- **RECORDS SUPPLIED**
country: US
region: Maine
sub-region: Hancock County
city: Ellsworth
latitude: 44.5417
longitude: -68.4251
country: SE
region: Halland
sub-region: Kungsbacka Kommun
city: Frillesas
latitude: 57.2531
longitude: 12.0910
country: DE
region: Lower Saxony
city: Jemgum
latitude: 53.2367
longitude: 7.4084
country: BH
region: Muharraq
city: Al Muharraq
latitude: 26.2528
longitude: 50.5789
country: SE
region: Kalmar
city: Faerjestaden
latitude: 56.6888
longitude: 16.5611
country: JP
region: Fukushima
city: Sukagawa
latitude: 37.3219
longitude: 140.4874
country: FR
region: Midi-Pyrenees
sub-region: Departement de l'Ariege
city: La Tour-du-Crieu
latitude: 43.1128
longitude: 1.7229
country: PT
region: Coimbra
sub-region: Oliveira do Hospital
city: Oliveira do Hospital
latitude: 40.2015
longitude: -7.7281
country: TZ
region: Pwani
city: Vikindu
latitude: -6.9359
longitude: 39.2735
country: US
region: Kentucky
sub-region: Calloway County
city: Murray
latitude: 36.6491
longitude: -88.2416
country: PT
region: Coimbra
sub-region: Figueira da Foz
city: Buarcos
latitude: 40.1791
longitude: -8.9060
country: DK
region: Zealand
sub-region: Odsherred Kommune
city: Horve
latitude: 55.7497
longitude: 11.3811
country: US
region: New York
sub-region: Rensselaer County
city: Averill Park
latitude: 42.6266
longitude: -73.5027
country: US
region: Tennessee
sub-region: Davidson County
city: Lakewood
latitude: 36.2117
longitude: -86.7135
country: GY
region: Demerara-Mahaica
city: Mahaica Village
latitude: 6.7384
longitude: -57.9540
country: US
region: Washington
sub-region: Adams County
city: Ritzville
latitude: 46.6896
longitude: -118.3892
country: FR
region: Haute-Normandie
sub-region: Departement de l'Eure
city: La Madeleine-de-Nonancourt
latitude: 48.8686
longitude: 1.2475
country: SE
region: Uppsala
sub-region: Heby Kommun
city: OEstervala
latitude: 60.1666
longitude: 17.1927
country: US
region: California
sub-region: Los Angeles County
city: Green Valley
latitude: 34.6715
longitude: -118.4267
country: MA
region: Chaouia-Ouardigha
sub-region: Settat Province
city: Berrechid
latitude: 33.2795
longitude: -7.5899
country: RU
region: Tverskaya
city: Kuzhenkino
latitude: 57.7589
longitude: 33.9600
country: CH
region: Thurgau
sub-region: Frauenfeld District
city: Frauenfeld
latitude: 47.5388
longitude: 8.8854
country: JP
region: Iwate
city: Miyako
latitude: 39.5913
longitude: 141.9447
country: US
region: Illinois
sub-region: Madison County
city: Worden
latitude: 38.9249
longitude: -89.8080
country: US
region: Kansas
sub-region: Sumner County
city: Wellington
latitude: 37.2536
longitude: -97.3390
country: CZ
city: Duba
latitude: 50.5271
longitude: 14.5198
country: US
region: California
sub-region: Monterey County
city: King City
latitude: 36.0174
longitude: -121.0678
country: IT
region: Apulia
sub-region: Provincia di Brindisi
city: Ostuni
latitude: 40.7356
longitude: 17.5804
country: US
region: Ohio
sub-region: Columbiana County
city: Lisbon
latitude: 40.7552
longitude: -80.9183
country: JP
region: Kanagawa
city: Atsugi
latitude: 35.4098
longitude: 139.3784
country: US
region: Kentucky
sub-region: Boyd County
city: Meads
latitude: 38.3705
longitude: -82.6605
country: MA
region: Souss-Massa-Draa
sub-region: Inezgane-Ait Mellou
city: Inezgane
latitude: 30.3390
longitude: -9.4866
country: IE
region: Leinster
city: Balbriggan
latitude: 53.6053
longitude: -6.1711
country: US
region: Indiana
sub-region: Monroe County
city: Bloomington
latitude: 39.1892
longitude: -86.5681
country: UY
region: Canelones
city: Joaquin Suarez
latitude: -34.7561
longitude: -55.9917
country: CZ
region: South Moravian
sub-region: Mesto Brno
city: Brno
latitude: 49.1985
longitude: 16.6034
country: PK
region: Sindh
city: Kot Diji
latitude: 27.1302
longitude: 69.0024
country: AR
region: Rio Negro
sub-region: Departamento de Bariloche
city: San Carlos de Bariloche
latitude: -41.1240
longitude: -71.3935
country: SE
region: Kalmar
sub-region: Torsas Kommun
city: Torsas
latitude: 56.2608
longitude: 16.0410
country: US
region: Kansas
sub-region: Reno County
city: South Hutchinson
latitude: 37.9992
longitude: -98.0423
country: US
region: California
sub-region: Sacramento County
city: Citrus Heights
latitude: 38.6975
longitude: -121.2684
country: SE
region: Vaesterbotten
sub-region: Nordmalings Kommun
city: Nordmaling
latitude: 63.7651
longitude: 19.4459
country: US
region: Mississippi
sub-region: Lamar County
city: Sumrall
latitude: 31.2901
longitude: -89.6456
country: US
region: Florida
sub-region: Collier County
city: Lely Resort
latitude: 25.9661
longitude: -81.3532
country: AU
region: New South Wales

- **PROBLEM**
Copy the records without any change, beginning at the line containing "longitude: -82.6605" and continuing through the final line of the records.

- **FINAL ANSWER**
longitude: -82.6605
country: MA
region: Souss-Massa-Draa
sub-region: Inezgane-Ait Mellou
city: Inezgane
latitude: 30.3390
longitude: -9.4866
country: IE
region: Leinster
city: Balbriggan
latitude: 53.6053
longitude: -6.1711
country: US
region: Indiana
sub-region: Monroe County
city: Bloomington
latitude: 39.1892
longitude: -86.5681
country: UY
region: Canelones
city: Joaquin Suarez
latitude: -34.7561
longitude: -55.9917
country: CZ
region: South Moravian
sub-region: Mesto Brno
city: Brno
latitude: 49.1985
longitude: 16.6034
country: PK
region: Sindh
city: Kot Diji
latitude: 27.1302
longitude: 69.0024
country: AR
region: Rio Negro
sub-region: Departamento de Bariloche
city: San Carlos de Bariloche
latitude: -41.1240
longitude: -71.3935
country: SE
region: Kalmar
sub-region: Torsas Kommun
city: Torsas
latitude: 56.2608
longitude: 16.0410
country: US
region: Kansas
sub-region: Reno County
city: South Hutchinson
latitude: 37.9992
longitude: -98.0423
country: US
region: California
sub-region: Sacramento County
city: Citrus Heights
latitude: 38.6975
longitude: -121.2684
country: SE
region: Vaesterbotten
sub-region: Nordmalings Kommun
city: Nordmaling
latitude: 63.7651
longitude: 19.4459
country: US
region: Mississippi
sub-region: Lamar County
city: Sumrall
latitude: 31.2901
longitude: -89.6456
country: US
region: Florida
sub-region: Collier County
city: Lely Resort
latitude: 25.9661
longitude: -81.3532
country: AU
region: New South Wales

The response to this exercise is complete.